- PEDIDO 1:
Atualize o artigo sobre as Organizações Tabajara em todo o trecho que vai de "A ideia dos" até "vale para todos.", trocando "toscas" por "rudimentares".
- PEDIDO 2:
Leve adiante o artigo sobre as Organizações Tabajara a partir do ponto em que ele termina.

Artigo de Fernando Gabeira
Quando o “Casseta & Planeta” lançou a ideia do conglomerado
de empresas Organizações Tabajara, não tinha como objetivo lançar o desenho do
futuro do Brasil. Muito menos, o patriarca da OT, Gilvan Saturnino Tabajara, ao
aportar no Brasil trazendo na bagagem apenas um produto, o Supositório de
Magnésia Bisurada, não tinha a mínima ideia de como seu império iria crescer,
faturando bilhões e abarcando 27 empresas.
O “Casseta & Planeta” se desfez, e das Organizações
Tabajara não resta mais nada de pé, nem o Salsichão Brasil, uma das joias do
império de Gilvan. Sobrou apenas um nome próximo de Gilvan, Gilmar, Gilmar
Mendes, para lembrar a epopeia do criador do Supositório de Magnésia Bisurada,
ao afirmar que o Brasil se parece com as Organizações Tabajara.
A ideia dos criadores do “Casseta & Planeta” era
apresentar sob o rótulo Tabajara empresas toscas, precárias, ridículas, uma
crítica indireta ao que não funcionava bem no país. Surgiu até o Tabajara
Futebol Clube, que, na sua trajetória de derrotas, jamais conseguiu superar a
realidade do Íbis de Pernambuco, o pior time do mundo.
Ao comparar o Brasil com as Organizações Tabajara, Gilmar
Mendes se esqueceu de um dado essencial do momento: o país está sendo passado a
limpo e, pela primeira vez na sua história, vivemos algo parecido com uma
sociedade na qual a lei vale para todos.
Inegável que vivemos numa crise. Mas supor que essa crise
está nos jogando para trás é obra de um personal enganator, para usar linguagem
comum aos memorandos das Organizações Tabajara.
Gilmar recentemente foi grampeado combinando com Aécio Neves
como iria cabalar votos de senadores para a lei contra o abuso de autoridade,
destinada a inibir a Lava-Jato e proteger os políticos. Um ministro do STF que
articula nos bastidores do Congresso votos para uma lei escapa completamente de
suas funções. É um ministro Tabajara.
Em outro momento, numa situação anterior à Lava-Jato, Gilmar
foi grampeado consolando o ex-governador de Mato Grosso, Silval Barbosa, famoso
por conceder milionárias isenções fiscais, inclusive à JBS. Gilmar, no áudio,
considerava absurda a incursão da PF para apreender documentos na casa de
Silval.

- DADOS REGISTRADOS:
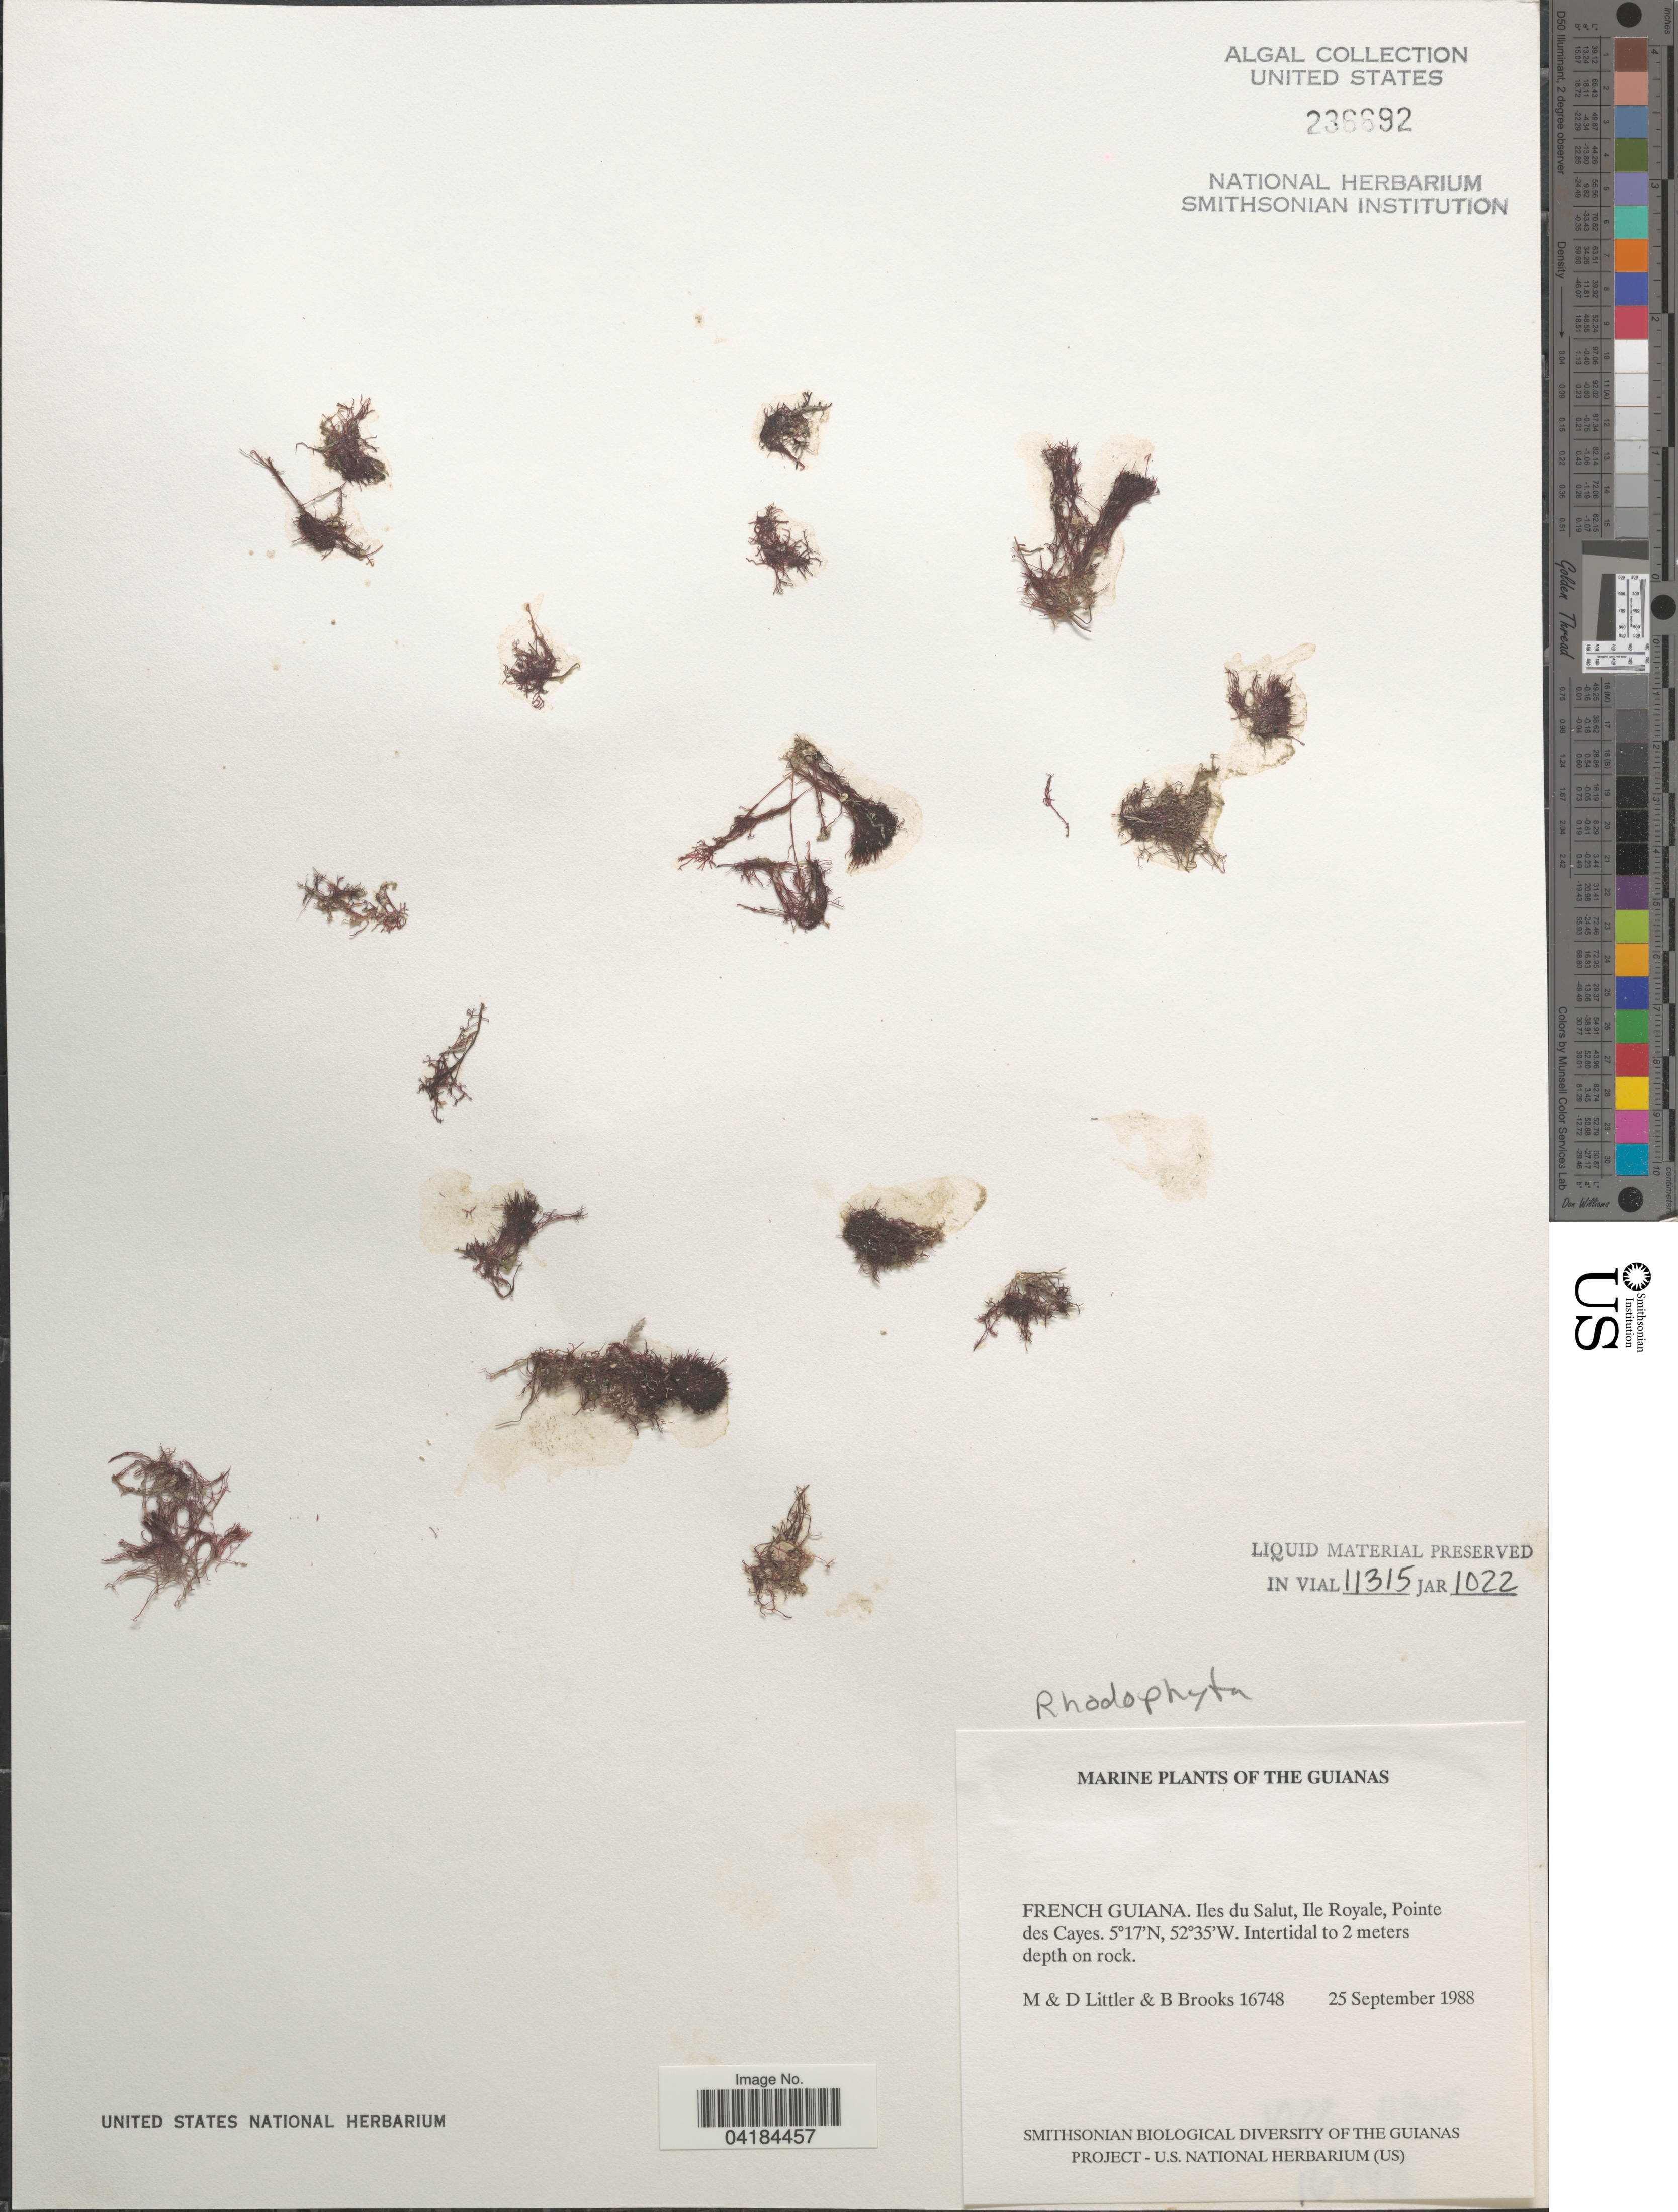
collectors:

==

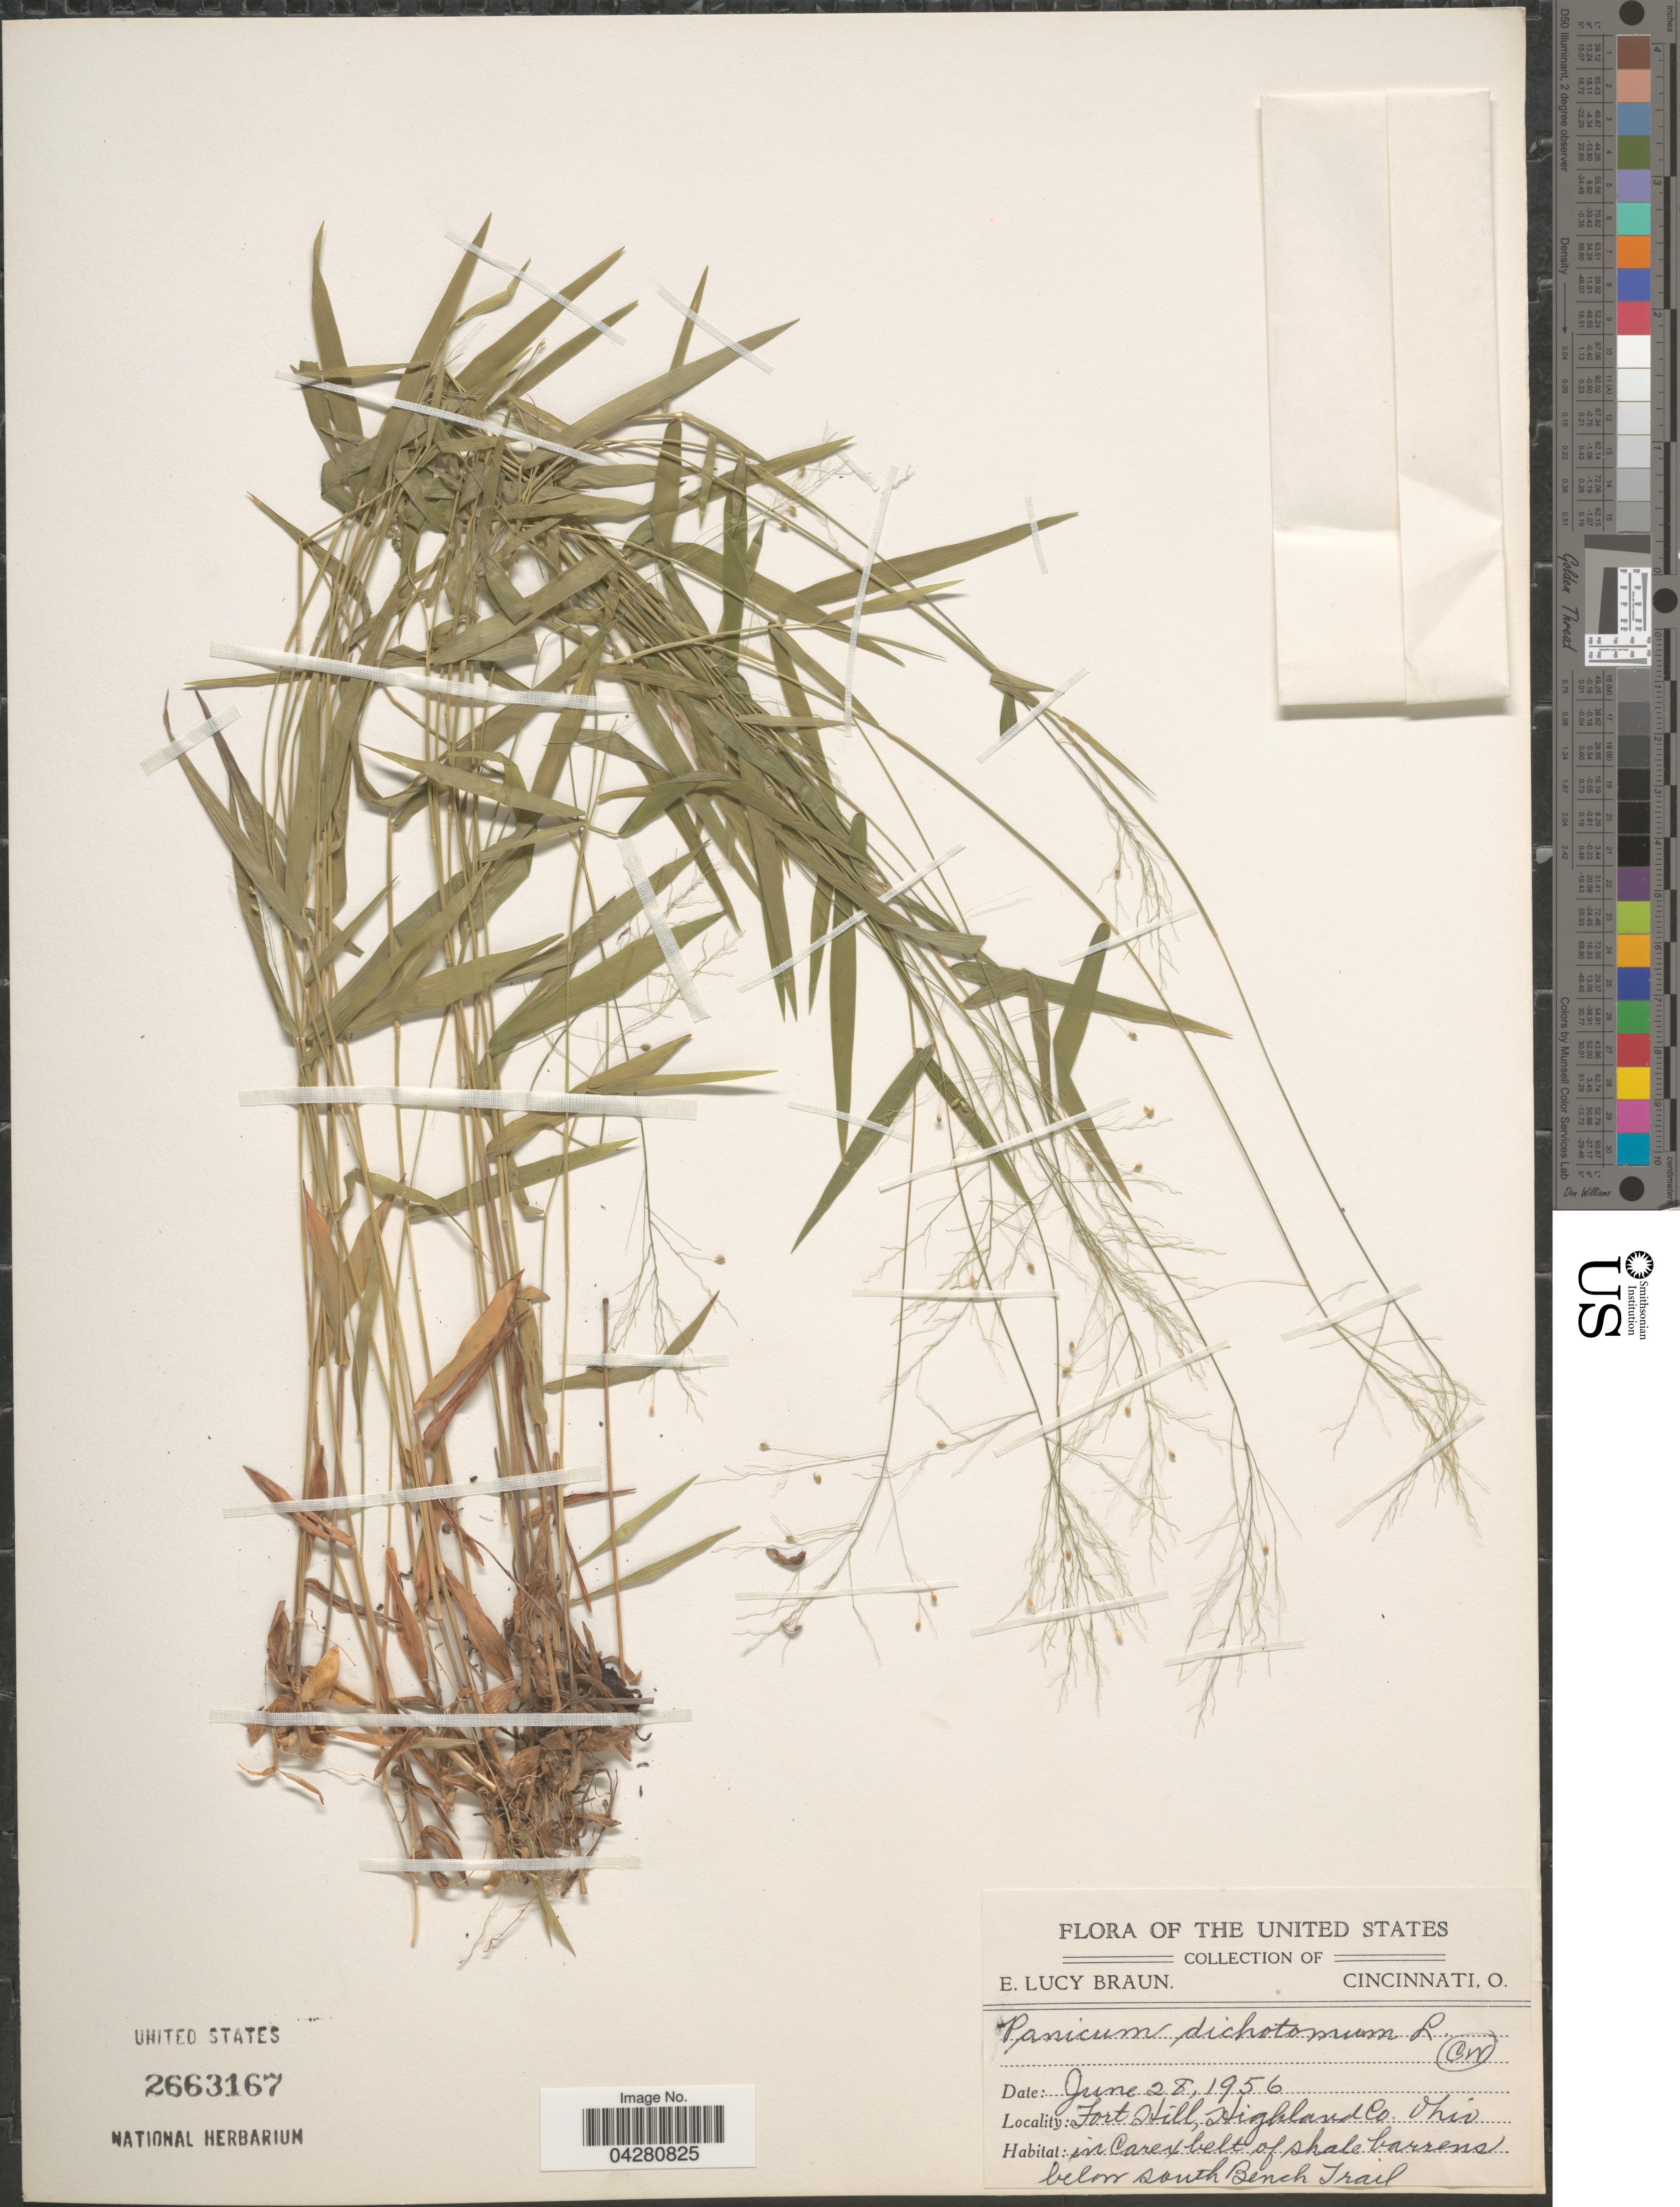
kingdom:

- RESPOSTA 1:
A ideia dos criadores do “Casseta & Planeta” era
apresentar sob o rótulo Tabajara empresas rudimentares, precárias, ridículas, uma
crítica indireta ao que não funcionava bem no país. Surgiu até o Tabajara
Futebol Clube, que, na sua trajetória de derrotas, jamais conseguiu superar a
realidade do Íbis de Pernambuco, o pior time do mundo.
Ao comparar o Brasil com as Organizações Tabajara, Gilmar
Mendes se esqueceu de um dado essencial do momento: o país está sendo passado a
limpo e, pela primeira vez na sua história, vivemos algo parecido com uma
sociedade na qual a lei vale para todos.

- RESPOSTA 2:
Mais recentemente, depois do célebre grampo de Joesley
Batista, Gilmar admitiu que se encontrou com o empresário da Friboi, mas apenas
para discutir questões ligadas ao comércio de gado, pois sua família vendia
carne para os irmãos Batista.
Não seria um pouco Tabajara um ministro do Supremo tratar de
negócios de gado com um empresário investigado. Pode-se dizer que Joesley ainda
não era investigado. Mas todas as pessoas bem informadas sabiam muito bem que
se ele não era ainda investigado, fatalmente o seria, pois seus negócios
cresciam milagrosamente.
Na conglomerado de Gilvan Saturnino Tabajara, se me lembro
bem, não houve assaltos ao dinheiro público, embora, certamente, tenha havido
uma série de atos politicamente incorretos, sem os quais o humor não prospera.
Falar mal do Brasil é comum. É uma prática antiga que usamos
sempre que algo nos incomoda. O momento é difícil, uma razão a mais para a
multiplicação das críticas. Mas é preciso acentuar que, pela primeira vez na
história, surgiu uma oportunidade consequente de desmontar o gigantesco esquema
de corrupção formado por partidos políticos e empresas ambiciosas. É um momento
de valor inestimável, que abre inúmeras possibilidades para que o Brasil entre
no rol dos países avançados, nos quais a corrupção existe em escala menor; em
outras palavras, ela não é banida totalmente mas é administrável.
Isso significa desde já, com os riscos maiores para os
corruptos, que grande parte dos recursos nacionais podem ser canalizados para
os serviços públicos. Em seguida, vai abrir também a possibilidade de um
planejamento baseado nas necessidades do povo e nas limitações dos recursos
naturais.
Isso já é algo bastante diferente de obras construídas para
atender a empreiteiras ou isenções fiscais que, simultaneamente, nos empobrecem
e tornam inviáveis alguns aspectos vitais, como, por exemplo, a mobilidade
urbana.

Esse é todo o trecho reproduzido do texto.